Depuis les années 2007-2008 et le lancement des pionniers comme Rue89, Mediapart et Arrêt sur images, la France a connu une multiplication des médias indépendants et nés en ligne. Ce développement particulièrement riche a même été remarqué à l’international, par exemple dans un rapport du Reuters Institut qui évoque l’ émergence en France d’une « Nouvelle vague » de start-ups journalistiques. Très présents à l’échelle nationale, ceux que l’on appelle pure players ou sites natifs de l’internet commencent également à investir le domaine de l’information locale et régionale, concurrençant les acteurs monopolistiques de la PQR.
Dans le même temps nous observons la naissance d’un embryon d’organisation collective des pure players. En témoigne la création du Syndicat de la presse indépendante d'information en ligne (Spiil) fin 2009 « pour procéder à l’étude, à la représentation et à la défense des intérêts professionnels, économiques, déontologiques, matériels et moraux des éditeurs de presse en ligne indépendants, généralistes ou spécialisés » . L’objectif de cette initiative institutionnelle est d’acquérir de la visibilité auprès des pouvoirs publics, mais aussi d’équilibrer l’influence des médias traditionnels qui dominent des instances comme le Groupement des éditeurs de contenus et de services en ligne (Geste) et Médiamétrie. La multiplication des partenariats économiques et éditoriaux entre les sites d’information natifs du web, malgré un succès mitigé, va aussi dans le sens d’une structuration de ce secteur de l’information en ligne.

────────

CONSIGNES À SUIVRE →
1. Recopiez mot pour mot le passage du texte sur les médias nés en ligne, depuis "Depuis les années" jusqu'à "monopolistiques de la PQR." inclus.
2. Selon le texte sur les médias nés en ligne, à quel moment le Syndicat de la presse indépendante d'information en ligne (Spiil) a-t-il été créé ?

Données enregistrées

────────

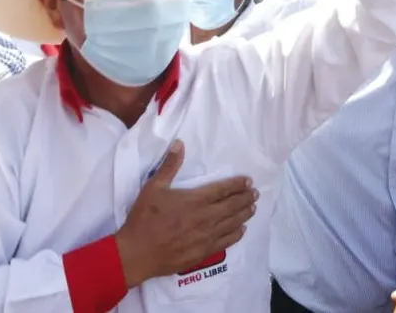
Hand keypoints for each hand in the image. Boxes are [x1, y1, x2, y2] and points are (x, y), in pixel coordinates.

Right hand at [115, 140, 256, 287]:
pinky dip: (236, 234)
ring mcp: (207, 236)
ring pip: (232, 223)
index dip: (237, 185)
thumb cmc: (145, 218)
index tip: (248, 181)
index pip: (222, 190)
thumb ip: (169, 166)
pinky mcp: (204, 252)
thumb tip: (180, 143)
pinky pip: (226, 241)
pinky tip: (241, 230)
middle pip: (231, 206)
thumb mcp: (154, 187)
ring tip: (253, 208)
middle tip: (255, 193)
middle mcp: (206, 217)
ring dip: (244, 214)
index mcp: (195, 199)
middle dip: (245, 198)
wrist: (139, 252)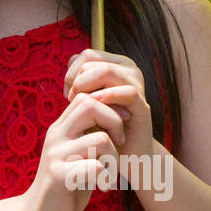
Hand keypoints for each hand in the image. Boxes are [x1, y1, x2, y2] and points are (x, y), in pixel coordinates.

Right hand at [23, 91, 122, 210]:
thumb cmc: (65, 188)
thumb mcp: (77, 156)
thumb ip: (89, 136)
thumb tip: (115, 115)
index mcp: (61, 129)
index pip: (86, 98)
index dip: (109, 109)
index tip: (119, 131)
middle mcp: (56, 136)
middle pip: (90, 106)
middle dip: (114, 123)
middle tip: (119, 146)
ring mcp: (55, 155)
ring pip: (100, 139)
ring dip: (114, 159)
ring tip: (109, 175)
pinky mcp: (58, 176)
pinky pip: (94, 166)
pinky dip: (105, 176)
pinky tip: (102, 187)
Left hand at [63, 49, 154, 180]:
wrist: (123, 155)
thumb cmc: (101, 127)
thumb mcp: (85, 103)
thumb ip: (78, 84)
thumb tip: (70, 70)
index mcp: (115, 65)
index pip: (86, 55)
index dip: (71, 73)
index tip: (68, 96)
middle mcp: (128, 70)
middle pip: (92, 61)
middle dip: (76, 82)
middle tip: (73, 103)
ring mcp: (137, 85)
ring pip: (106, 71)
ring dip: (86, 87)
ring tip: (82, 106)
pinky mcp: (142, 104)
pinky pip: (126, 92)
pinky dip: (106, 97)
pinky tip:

────────

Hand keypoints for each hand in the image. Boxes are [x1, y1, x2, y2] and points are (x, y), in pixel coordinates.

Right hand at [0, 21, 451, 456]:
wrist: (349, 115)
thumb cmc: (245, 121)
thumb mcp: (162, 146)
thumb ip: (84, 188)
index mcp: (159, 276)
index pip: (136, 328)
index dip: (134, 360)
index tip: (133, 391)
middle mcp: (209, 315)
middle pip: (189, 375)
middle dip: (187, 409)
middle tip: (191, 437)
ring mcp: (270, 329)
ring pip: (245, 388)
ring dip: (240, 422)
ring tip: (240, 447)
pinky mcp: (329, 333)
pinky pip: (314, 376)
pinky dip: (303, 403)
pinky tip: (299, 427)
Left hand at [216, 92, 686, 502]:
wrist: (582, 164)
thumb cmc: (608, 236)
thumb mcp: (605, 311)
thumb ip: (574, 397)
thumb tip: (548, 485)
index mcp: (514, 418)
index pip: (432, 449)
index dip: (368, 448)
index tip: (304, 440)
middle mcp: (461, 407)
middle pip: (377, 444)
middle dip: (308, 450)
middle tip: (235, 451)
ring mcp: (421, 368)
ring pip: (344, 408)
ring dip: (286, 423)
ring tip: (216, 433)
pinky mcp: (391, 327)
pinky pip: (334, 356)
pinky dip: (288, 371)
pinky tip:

────────

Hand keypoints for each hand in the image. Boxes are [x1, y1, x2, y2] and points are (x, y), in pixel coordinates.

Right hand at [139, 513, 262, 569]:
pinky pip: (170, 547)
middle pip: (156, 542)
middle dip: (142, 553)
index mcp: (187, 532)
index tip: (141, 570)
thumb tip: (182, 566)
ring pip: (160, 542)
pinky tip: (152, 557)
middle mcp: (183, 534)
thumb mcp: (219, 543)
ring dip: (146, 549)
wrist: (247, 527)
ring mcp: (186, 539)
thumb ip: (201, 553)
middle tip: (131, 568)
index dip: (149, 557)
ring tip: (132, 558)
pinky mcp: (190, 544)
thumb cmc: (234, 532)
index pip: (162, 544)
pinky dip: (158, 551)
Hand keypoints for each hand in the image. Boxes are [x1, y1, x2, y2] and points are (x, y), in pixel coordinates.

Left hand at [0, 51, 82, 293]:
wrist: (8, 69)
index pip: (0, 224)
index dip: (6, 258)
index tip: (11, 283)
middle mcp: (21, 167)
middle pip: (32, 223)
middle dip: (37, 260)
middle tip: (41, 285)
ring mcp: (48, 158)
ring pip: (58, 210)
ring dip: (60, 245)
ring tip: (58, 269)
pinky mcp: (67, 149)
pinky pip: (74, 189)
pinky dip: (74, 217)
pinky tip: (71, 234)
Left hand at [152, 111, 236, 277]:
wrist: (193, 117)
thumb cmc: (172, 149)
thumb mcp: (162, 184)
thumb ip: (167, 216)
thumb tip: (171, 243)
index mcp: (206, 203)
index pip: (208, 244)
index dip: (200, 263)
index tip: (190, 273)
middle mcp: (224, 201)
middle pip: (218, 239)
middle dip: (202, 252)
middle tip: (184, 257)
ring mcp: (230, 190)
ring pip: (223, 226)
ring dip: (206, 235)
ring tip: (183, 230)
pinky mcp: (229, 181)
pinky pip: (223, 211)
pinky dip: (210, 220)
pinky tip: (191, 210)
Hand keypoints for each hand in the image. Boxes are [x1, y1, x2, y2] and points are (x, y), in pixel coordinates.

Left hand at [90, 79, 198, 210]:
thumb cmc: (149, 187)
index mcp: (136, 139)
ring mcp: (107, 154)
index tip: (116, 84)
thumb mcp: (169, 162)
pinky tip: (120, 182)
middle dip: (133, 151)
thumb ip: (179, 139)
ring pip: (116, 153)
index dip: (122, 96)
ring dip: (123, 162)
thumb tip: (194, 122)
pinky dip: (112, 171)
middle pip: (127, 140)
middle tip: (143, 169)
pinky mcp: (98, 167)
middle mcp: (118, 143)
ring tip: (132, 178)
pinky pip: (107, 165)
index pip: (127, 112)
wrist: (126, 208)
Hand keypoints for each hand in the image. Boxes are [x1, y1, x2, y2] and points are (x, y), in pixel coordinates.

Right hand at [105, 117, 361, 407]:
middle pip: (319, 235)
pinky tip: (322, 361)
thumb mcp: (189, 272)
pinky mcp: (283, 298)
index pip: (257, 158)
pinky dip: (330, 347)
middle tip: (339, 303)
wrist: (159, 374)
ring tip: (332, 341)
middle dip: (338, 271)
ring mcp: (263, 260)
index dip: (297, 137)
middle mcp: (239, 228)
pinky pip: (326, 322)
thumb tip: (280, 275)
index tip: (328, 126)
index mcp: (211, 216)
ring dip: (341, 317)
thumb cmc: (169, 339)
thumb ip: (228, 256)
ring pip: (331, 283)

────────

RÉPONSES PAR CONSIGNE →
1.
Depuis les années 2007-2008 et le lancement des pionniers comme Rue89, Mediapart et Arrêt sur images, la France a connu une multiplication des médias indépendants et nés en ligne. Ce développement particulièrement riche a même été remarqué à l’international, par exemple dans un rapport du Reuters Institut qui évoque l’ émergence en France d’une « Nouvelle vague » de start-ups journalistiques. Très présents à l’échelle nationale, ceux que l’on appelle pure players ou sites natifs de l’internet commencent également à investir le domaine de l’information locale et régionale, concurrençant les acteurs monopolistiques de la PQR.

2. Le Spiil a été créé fin 2009.